İyi bir kebap nasıl olmalı?

“Öncelikle kebap erkek koyun etinden yapılmalı. Bir yaşını doldurmuş erkek koyun eti olmalı. Dana etinden kebap yapılmaz. Mutlaka zırh yani bıçakla kıyılma işlemi uygulanmalı. Eğer etin yağı azsa ortalama yüzde 30 civarında kuyruk yağı ilave edilmeli. İçine sadece tuz ve pul biber eklenmeli. Kebap makine kıymasıyla değil mutlaka zırhla yapılmalı. Çünkü makine etin suyunu ve lezzetini alır. Kebabın yanında sumaklı soğan salatası çok iyi gider. Bir de tablacı salatası dediğimiz, bize özel bir salatamız vardır. Domates, maydanoz, nane ve soğanla yapılır.”

Etin en yumuşak hali: Lokum

Dana bonfilenin göbek kısmı olan lokum, hareket etmeyen, yumuşak bir et. Yaklaşık 20 gün dinlendirildikten sonra servise hazır hale geliyor. İçi sulu, pembe ve yumuşak oluyor. Wet aged (ıslak dinlendirme) yöntemi ile 7-14 gün arası dinlendiriliyor. Az ve orta derecede pişiriliyor. Kekik, tuz ve istenilen baharatlarla servis ediliyor.

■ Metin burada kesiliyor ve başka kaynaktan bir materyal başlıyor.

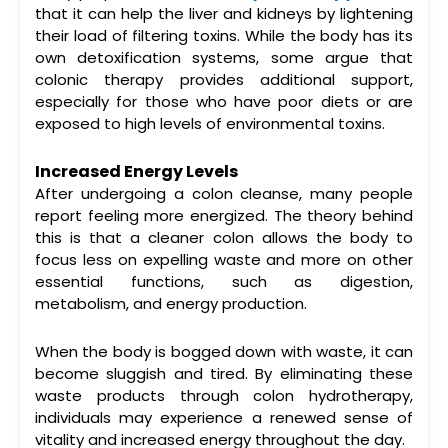
that it can help the liver and kidneys by lightening
their load of filtering toxins. While the body has its
own detoxification systems, some argue that
colonic therapy
provides additional support,
especially for those who have poor diets or are
exposed to high levels of environmental toxins.
Increased Energy Levels
After undergoing a
colon cleanse
, many people
report feeling more energized. The theory behind
this is that a cleaner colon allows the body to
focus less on expelling waste and more on other
essential functions, such as digestion,
metabolism, and energy production.
When the body is bogged down with waste, it can
become sluggish and tired. By eliminating these
waste products through
colon hydrotherapy
,
individuals may experience a renewed sense of
vitality and increased energy throughout the day.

New York steak ve T-bone steak

Kontrfilenin 250-260 gr kesilmiş hali olan New York steak yağlı olmalı. Diğer etlere göre biraz sert ancak düzgün pişirildiğinde sulu ve lezzetli bir et. Dry aged yöntemi ile dinlendiriliyor. Orta derecede pişiriliyor. Kekik, tuz ve istenilen baharatlar ile servis ediliyor. Hayvanın sırt kısmından kesilen, ismini ortasında bulunan T şeklindeki kemikten alan t-bone steak’in bir tarafında bonfile, diğer tarafında kontrfile bulunuyor. 350-400 gr kadar gelen lezzetli bir et. Dry aged yöntemi ile dinlendiriliyor. Az ve orta derecede pişiriliyor. Kekik, tuz ve istenilen baharatlarla  servis ediliyor.